(Source information begins)

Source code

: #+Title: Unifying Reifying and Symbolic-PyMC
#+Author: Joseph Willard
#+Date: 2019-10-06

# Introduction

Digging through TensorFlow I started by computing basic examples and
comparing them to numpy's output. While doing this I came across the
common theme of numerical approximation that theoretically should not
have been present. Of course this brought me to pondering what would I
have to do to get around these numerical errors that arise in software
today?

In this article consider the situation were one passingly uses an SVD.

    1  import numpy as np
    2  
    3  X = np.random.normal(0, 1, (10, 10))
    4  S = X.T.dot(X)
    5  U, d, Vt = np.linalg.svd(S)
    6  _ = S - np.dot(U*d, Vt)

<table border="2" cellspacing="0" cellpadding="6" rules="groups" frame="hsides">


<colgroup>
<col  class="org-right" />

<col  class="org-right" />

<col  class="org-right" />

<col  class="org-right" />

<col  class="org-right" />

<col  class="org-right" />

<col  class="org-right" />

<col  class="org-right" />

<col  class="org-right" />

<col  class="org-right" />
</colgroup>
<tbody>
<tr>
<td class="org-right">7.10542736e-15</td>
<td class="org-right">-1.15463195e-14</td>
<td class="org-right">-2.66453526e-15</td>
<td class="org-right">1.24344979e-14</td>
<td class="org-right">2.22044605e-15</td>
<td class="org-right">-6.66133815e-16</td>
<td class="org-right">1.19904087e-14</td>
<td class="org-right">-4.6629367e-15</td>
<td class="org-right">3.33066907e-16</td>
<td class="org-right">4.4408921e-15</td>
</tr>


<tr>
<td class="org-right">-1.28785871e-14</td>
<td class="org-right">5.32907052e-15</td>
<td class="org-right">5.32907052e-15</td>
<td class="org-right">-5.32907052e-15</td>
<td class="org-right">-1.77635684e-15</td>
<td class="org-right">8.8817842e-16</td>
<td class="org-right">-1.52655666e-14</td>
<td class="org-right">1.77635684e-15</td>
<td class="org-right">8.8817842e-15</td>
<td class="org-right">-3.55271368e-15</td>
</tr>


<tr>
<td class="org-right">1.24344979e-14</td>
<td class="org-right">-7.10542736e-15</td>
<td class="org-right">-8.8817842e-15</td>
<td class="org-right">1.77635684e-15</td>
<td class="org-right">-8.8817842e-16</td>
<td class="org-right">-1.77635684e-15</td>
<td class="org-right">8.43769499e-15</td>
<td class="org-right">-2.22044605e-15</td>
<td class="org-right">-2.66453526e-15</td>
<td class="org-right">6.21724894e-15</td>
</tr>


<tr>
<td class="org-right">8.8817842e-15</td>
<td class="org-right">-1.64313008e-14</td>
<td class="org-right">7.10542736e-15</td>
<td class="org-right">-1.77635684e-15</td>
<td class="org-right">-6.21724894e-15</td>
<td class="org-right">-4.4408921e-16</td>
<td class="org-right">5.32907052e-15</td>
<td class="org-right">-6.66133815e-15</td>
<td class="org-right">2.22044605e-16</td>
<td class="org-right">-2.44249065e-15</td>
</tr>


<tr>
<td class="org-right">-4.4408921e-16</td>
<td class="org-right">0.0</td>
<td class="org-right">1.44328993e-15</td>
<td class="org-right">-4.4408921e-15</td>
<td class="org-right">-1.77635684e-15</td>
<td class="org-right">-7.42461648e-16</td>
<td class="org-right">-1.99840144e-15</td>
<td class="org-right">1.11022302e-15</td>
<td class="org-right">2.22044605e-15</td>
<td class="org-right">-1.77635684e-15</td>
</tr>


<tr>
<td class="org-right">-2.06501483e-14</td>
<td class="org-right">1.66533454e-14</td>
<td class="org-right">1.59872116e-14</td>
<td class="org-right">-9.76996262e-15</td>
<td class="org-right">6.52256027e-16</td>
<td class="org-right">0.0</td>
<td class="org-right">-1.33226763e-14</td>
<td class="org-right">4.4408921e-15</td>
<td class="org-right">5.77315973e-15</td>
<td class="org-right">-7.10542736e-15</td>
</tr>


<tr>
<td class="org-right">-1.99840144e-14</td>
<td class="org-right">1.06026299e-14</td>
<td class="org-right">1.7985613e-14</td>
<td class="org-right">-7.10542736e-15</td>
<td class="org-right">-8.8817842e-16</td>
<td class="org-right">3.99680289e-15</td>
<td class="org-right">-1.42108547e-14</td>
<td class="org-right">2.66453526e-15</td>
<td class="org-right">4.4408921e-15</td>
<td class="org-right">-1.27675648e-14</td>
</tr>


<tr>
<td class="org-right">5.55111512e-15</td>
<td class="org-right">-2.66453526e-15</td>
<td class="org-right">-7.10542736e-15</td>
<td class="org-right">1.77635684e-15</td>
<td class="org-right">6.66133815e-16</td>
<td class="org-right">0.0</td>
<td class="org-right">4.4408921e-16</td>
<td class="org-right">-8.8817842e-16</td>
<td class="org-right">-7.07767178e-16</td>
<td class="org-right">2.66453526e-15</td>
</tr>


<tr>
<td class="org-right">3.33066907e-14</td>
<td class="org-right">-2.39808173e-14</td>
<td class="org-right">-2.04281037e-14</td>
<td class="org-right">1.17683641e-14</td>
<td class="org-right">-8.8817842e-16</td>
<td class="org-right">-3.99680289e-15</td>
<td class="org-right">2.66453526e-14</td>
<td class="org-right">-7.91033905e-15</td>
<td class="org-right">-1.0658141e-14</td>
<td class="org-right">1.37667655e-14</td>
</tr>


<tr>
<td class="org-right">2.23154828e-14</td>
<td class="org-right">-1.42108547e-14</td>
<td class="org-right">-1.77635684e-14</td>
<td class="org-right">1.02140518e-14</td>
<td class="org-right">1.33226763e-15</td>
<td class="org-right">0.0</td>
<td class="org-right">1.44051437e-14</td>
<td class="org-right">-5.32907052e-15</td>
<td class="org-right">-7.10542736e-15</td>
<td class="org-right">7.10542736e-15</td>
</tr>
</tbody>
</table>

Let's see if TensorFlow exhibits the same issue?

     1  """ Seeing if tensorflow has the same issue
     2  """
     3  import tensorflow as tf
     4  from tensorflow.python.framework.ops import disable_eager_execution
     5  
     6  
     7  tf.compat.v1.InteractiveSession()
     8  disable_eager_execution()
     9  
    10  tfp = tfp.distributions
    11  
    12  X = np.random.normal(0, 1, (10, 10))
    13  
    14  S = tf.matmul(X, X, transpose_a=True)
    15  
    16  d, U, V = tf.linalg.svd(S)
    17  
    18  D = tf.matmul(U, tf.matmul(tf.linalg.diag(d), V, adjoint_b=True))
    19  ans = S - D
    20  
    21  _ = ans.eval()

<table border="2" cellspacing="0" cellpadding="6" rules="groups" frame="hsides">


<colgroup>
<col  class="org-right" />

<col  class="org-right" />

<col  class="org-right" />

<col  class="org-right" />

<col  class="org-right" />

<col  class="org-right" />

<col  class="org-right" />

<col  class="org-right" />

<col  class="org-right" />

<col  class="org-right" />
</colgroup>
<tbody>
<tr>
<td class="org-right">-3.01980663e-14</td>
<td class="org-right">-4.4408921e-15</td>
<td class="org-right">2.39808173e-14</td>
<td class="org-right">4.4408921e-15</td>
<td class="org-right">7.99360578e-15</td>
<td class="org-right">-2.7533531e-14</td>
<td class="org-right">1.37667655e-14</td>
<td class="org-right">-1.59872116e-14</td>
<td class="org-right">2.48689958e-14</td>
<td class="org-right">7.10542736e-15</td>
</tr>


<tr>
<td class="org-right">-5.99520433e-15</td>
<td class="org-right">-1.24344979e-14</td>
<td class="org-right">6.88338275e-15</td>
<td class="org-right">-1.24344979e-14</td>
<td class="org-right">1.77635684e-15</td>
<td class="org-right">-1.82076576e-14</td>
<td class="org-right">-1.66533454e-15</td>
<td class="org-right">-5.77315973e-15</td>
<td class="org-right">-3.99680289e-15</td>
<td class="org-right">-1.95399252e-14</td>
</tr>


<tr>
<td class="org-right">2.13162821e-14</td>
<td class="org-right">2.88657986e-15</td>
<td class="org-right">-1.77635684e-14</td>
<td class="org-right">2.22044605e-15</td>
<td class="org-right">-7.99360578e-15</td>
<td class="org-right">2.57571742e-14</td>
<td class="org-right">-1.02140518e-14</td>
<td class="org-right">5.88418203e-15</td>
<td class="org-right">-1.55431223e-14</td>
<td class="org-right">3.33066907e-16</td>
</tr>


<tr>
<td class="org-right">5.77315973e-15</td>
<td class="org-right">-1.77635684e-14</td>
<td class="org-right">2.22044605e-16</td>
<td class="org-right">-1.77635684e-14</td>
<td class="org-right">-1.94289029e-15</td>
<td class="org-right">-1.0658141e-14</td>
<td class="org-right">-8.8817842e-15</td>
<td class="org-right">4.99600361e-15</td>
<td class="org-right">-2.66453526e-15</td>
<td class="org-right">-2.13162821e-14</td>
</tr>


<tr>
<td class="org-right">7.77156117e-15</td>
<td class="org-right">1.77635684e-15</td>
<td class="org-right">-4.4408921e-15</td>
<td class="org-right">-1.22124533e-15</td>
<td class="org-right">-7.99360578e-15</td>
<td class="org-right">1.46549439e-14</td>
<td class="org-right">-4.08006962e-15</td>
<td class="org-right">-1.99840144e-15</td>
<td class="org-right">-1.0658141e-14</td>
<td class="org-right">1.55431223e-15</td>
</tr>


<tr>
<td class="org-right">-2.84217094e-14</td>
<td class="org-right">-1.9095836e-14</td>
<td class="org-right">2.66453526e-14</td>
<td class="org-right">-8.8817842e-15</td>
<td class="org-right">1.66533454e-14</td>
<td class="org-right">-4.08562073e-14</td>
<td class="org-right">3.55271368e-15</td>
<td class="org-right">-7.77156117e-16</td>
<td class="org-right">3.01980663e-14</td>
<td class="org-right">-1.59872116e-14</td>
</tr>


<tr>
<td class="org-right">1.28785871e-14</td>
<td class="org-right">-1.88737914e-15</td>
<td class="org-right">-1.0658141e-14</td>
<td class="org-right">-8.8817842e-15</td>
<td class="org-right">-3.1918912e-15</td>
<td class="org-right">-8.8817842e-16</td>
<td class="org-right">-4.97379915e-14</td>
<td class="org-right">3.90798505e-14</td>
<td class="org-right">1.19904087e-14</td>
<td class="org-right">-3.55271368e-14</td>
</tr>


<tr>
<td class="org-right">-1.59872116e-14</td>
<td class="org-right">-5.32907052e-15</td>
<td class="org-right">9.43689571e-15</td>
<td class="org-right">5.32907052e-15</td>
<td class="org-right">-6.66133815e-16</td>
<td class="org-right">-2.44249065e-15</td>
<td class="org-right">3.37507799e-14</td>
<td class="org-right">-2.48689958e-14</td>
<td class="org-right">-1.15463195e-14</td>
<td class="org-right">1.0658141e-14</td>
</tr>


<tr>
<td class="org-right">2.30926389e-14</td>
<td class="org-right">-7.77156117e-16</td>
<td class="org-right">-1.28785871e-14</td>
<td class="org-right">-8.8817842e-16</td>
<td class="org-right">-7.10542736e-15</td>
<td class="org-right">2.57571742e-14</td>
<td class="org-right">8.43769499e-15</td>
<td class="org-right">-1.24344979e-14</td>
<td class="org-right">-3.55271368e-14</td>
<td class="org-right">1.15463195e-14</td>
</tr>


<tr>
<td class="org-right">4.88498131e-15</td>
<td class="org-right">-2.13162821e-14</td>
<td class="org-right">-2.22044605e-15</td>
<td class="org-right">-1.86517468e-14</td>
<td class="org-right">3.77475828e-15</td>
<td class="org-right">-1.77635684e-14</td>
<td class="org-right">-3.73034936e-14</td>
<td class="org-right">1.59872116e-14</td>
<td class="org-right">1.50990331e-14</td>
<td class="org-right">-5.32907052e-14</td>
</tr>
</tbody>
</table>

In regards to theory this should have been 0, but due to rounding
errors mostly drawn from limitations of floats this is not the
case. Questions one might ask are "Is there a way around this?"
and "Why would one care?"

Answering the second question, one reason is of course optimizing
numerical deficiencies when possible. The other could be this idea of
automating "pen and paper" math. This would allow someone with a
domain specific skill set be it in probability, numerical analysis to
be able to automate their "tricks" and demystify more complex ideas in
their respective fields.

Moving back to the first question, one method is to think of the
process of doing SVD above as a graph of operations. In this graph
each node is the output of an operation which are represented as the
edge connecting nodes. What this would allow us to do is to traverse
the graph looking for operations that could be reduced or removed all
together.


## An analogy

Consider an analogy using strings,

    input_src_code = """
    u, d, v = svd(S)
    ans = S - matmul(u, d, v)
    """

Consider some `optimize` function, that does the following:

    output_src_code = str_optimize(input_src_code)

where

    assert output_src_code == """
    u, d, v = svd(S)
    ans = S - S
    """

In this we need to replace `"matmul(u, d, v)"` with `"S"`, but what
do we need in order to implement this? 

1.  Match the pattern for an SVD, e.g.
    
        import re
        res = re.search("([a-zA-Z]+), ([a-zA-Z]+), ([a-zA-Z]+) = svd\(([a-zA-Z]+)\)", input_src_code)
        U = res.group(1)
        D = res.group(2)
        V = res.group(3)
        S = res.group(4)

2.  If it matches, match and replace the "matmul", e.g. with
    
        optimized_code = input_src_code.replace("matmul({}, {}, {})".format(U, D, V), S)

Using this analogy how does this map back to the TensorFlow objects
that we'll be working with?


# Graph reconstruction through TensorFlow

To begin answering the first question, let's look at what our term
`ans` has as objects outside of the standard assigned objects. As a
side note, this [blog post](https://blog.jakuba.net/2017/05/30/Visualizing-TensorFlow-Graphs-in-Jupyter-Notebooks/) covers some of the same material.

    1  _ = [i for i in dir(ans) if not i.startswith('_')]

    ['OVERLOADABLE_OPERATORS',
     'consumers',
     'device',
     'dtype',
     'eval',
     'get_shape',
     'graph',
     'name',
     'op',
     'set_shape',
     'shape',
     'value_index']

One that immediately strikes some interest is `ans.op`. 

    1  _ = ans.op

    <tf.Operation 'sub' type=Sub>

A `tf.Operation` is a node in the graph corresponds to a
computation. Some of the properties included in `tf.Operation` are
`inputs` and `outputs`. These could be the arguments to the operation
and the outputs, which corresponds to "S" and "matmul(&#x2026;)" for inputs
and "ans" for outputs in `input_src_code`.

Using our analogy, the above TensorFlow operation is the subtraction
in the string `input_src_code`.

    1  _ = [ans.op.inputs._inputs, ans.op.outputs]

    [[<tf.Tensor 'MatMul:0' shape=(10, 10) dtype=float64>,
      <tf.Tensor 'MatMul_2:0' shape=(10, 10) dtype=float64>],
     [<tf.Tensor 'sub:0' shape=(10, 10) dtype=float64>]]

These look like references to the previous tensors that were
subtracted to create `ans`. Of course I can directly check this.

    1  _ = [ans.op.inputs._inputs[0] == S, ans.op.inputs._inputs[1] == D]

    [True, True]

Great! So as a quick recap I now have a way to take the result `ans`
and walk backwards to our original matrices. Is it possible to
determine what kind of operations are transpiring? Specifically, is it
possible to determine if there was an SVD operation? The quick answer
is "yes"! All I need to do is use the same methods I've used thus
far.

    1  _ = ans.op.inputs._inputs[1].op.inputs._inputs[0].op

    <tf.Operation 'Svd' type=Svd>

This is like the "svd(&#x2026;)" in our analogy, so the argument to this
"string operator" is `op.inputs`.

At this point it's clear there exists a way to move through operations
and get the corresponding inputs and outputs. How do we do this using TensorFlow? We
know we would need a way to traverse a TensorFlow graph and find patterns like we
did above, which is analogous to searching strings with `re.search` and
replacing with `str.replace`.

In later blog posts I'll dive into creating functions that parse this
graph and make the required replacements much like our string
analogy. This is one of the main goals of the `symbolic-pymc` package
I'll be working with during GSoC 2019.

(Source information ends)
(Source information begins)

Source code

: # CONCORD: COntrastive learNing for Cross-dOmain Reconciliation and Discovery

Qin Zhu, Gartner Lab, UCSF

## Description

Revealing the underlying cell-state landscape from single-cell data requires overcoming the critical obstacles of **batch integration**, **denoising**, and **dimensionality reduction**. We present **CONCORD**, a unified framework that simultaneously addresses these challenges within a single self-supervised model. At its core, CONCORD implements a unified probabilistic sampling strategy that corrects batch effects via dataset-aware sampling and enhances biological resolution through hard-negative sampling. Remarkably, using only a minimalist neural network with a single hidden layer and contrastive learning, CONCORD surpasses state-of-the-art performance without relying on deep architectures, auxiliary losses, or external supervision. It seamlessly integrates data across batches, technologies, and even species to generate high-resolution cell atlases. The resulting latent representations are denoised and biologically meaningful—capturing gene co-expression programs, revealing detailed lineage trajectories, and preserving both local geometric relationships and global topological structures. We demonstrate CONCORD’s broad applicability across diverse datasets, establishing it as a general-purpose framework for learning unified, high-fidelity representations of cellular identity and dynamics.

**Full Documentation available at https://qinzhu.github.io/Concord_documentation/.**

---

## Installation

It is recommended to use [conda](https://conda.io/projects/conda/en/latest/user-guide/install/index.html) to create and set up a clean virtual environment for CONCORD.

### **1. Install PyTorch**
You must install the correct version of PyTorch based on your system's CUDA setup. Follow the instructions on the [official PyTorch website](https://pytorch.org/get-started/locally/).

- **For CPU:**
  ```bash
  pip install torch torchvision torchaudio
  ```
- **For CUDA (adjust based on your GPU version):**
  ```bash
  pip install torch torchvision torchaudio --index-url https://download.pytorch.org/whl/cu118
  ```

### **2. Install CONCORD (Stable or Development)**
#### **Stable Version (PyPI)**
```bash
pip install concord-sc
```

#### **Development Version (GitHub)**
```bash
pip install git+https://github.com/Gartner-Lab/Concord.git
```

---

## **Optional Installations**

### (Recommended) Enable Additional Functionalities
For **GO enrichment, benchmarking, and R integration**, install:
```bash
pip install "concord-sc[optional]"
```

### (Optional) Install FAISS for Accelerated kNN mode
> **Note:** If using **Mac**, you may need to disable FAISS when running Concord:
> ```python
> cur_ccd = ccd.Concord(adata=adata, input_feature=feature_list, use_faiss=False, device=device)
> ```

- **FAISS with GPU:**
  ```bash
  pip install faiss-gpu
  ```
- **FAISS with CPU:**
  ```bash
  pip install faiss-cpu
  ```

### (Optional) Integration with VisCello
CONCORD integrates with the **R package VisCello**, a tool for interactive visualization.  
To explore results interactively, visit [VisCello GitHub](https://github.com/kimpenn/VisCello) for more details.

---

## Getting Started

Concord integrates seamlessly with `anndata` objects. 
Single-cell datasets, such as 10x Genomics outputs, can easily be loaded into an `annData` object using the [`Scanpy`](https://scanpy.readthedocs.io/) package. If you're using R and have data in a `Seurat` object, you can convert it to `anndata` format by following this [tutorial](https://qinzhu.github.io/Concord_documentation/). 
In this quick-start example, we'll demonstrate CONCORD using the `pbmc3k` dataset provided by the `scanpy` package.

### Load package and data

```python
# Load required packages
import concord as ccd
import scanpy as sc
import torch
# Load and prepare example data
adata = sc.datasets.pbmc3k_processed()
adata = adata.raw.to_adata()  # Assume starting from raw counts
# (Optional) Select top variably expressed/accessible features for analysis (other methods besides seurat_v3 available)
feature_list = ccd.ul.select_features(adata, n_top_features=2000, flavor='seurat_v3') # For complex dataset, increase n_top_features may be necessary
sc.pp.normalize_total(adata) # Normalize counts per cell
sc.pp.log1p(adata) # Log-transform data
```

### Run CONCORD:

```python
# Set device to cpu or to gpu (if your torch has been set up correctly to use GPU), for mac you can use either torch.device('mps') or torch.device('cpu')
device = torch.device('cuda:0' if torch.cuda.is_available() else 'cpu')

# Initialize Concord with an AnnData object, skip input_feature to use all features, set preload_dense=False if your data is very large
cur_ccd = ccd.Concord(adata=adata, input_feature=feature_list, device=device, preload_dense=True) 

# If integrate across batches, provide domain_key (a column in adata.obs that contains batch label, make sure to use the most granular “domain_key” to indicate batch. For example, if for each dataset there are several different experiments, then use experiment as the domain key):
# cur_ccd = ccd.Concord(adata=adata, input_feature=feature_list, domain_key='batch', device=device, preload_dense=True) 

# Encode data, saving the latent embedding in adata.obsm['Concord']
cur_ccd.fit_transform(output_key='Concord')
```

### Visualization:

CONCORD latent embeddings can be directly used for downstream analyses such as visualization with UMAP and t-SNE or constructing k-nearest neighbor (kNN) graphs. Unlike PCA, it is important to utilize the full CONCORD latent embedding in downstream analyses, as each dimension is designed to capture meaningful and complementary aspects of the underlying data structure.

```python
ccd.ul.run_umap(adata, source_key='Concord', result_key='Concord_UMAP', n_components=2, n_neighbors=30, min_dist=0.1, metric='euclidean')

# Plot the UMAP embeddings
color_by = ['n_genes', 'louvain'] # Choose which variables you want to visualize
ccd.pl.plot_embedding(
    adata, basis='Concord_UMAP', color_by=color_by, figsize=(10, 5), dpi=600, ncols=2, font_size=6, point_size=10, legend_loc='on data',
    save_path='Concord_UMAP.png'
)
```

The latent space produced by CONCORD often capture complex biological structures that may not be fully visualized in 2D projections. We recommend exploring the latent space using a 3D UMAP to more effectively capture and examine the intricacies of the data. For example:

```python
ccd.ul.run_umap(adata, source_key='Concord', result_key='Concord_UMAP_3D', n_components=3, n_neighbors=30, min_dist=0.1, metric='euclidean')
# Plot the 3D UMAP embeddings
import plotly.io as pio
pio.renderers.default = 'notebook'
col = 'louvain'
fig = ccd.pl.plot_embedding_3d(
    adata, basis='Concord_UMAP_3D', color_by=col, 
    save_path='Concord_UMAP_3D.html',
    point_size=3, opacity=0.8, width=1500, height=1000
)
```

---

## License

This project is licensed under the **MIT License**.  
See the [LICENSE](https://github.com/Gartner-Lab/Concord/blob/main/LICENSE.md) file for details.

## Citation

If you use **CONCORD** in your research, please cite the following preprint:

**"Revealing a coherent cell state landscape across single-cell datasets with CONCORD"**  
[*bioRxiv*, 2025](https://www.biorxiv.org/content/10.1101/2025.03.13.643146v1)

(Source information ends)
(Source information begins)

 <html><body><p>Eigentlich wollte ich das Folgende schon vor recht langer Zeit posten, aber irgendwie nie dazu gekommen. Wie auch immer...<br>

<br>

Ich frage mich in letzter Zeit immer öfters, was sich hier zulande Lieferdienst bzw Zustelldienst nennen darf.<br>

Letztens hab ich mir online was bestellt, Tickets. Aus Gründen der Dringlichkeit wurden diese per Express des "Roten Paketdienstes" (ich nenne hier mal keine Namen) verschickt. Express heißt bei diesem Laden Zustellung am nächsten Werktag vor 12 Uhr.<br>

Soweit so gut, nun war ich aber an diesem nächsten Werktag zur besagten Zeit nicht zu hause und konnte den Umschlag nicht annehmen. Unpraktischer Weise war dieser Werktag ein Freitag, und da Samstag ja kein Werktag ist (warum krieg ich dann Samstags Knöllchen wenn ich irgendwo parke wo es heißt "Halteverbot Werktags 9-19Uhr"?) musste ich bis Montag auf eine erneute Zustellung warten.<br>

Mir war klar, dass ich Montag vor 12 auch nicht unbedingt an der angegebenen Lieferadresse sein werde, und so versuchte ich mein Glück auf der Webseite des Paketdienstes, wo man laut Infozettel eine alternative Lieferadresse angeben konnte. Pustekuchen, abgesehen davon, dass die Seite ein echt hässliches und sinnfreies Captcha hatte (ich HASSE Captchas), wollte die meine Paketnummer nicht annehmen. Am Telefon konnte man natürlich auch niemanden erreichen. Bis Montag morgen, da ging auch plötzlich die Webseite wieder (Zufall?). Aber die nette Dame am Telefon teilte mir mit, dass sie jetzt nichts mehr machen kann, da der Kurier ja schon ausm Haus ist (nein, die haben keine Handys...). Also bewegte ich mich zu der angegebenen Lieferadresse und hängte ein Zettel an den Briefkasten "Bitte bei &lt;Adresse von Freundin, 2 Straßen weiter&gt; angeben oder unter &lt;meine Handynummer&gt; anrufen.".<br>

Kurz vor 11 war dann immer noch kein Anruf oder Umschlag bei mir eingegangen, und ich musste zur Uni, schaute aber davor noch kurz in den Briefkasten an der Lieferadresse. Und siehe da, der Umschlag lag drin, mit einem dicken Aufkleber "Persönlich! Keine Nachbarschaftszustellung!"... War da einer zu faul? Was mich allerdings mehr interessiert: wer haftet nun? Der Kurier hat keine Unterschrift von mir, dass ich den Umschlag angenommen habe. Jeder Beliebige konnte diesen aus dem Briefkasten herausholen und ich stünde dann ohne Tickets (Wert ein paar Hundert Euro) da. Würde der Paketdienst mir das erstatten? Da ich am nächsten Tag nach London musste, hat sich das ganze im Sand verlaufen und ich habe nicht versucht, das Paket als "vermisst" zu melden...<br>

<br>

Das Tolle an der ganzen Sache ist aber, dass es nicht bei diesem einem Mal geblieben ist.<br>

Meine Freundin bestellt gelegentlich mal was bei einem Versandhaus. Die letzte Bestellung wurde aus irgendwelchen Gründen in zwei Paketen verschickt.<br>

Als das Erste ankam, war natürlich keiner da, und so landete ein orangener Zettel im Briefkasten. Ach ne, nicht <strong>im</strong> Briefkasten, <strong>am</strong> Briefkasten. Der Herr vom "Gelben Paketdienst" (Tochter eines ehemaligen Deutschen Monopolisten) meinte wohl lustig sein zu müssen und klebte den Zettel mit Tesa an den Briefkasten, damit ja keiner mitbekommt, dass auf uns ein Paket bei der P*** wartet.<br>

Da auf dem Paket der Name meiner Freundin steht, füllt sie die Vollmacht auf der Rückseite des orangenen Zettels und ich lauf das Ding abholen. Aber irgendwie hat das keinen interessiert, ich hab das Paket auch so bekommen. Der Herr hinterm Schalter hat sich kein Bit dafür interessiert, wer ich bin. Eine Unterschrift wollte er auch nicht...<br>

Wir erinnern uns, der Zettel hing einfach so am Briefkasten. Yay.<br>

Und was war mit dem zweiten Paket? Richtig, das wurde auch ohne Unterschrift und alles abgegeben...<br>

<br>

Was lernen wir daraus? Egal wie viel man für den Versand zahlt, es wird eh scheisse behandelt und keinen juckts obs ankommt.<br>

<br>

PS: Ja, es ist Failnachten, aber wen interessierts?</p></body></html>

(Source information ends)

[Problem statement]
Your answer should consist of the lines above that hold the word "required", copied exactly.

[Answer to the problem]
graph and make the required replacements much like our string
# Load required packages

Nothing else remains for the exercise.